SEATTLE (Legal Newsline) – Plaintiffs attorneys who target food and beverage companies with class action lawsuits are showing no signs of slowing down, according to analysis from international law firm Perkins Coie that also shows California’s lawyers are the most active.
Two members of the firm hosted a mid-year summary on food and beverage class actions on Aug. 2, presenting figures that show 2017 is on pace for a similar amount of filings as the previous two years. With 83 cases filed in the first seven months of the year, Perkins Coie projects 143 for the year.
That’s nearly identical to 2016 (145 lawsuits) and a little behind 2015 (158). In 2008, there were only 19.
“There’s been a return to California as the forum of preference for food and beverage class action lawsuits,” Perkins Coie’s Charles Sipos said during a one-hour webinar.
In fact, California courts have seen 47 food industry class actions in 2017, compared to only 12 by second-place New York.
It’s a larger gap than last year, when 65 were filed in California and 35 in New York.
Legal Newsline has reported on several of these cases, which boil down to a few separate types of claims.
There are lawsuits in which consumers claim they were misled into buying the product. Such was the case in Vicky Silva’s Oregon lawsuit that says she thought coconut-flavored sparkling water would contain coconut milk or water.
The company argued that a label on the product stated: “Contains no coconut.”
Similarly, lawsuits have been filed against the makers of ginger ale. Plaintiffs allege there is no ginger in the soda, despite being marketed as so.
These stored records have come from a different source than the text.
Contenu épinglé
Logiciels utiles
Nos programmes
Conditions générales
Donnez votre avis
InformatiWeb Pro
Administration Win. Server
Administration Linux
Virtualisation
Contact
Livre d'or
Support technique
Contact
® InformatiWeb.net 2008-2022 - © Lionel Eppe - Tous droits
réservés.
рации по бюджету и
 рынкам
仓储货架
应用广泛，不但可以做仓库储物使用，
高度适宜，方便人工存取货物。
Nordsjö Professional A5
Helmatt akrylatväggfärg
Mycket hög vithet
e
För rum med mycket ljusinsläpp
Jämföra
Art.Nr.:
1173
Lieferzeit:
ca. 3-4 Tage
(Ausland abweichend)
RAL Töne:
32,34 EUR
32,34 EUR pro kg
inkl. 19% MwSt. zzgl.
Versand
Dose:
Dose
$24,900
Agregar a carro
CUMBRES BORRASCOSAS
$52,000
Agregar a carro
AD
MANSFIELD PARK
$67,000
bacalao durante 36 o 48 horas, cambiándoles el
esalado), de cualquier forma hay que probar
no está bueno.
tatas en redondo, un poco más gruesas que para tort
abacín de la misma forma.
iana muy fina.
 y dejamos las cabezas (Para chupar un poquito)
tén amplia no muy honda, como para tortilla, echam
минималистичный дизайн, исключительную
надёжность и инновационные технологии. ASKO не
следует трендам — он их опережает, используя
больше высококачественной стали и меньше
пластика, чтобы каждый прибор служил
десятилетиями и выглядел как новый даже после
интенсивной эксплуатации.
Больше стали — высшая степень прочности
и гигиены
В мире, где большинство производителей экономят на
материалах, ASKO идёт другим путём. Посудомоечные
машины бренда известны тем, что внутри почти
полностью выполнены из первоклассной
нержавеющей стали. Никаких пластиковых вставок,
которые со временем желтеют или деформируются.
Lawsuits alleging false or misleading claims make up the majority of cases filed since 2015. So far, 40 have been filed in 2017.
Nineteen lawsuits this year have alleged companies falsely use the phrase “all natural” to describe their products.
Defendants, like Utz and salad dressing maker Annie’s Homegrown, are facing these cases despite a lack of federal guidance on what makes a food “natural.” Plaintiffs and their lawyers say some products labeled that way actually contain non-natural, artificial and synthetic ingredients and preservatives.
“The (Food and Drug Administration) does have an informal policy, but that policy has not been given the weight of law,” Sipos said.
In fact, Sipos said Congress is tiring of the FDA’s delay, given that it was asked in November 2015 to define “natural.” More than 7,600 comments have been submitted to the FDA.
A pending appropriations bill would force the FDA to act. The agency would be required to report to Congress 60 days after the bill’s passage on the status of its rulemaking activity.
“It encourages the FDA to promulgate a regulation to have some sort of uniform, standard use for that term,” Sipos said, adding that it shows Congress prefers regulation to litigation to settle the issue.
In the meantime, judges have stayed some of these cases, but a couple of stays have been recently lifted.
Another main type of food and beverage class action concerns “slack fill,” the amount of empty space in packaging. Plaintiffs allege they are tricked by the size of the package and upset to find how much actual product is inside.
Muscle Milk received a favorable decision in New York federal court late last year, but that hasn’t stopped plaintiffs attorneys.
Among the products mentioned in these cases are Jolly Ranchers, Hot Tamales, Mike and Ikes, Whoppers, Ice Breakers, Reese’s Pieces and pepper.
Unlike the term “natural,” slack fill has an official definition from the FDA, but defendants argue it can be necessary and useful. Plus, labels show the products’ weight and how many servings are inside.
Fourteen of these cases have been filed in 2017, according to Perkins Coie. There were 37 last year and 30 in 2015.
Missouri is a jurisdiction to watch for these cases, Breena Roos said during the webinar. The state has recently drawn attention from legal reformers as a result of massive verdicts in talcum powder litigation in St. Louis.
“The reason why Missouri is targeted, in state court at least, is they’re considered a very plaintiff-friendly jurisdiction and it’s quite difficult to get a case dismissed early on,” Sipos added.
The state saw 14 food and beverage class actions last year, third-most in the country. This year, there have been six.
Still, California remains the king. If a plaintiffs attorney can’t get a nationwide class certified by a judge, it makes sense to focus on the laws of a state with a large population to create large statewide class.
The U.S. Court of Appeals for the Ninth Circuit, in San Francisco has given district courts leeway to determine if plaintiffs’ damages models are accurate enough when certifying a class, Sipos said.
Other favorable rulings make it harder for defendants to win their motions to dismiss, he added.
“Defendants would be well-served picking apart damages models and demonstrating that the models proffered might not have a tight enough relationship to putative class members or might not be reflective of actual market data,” Sipos said.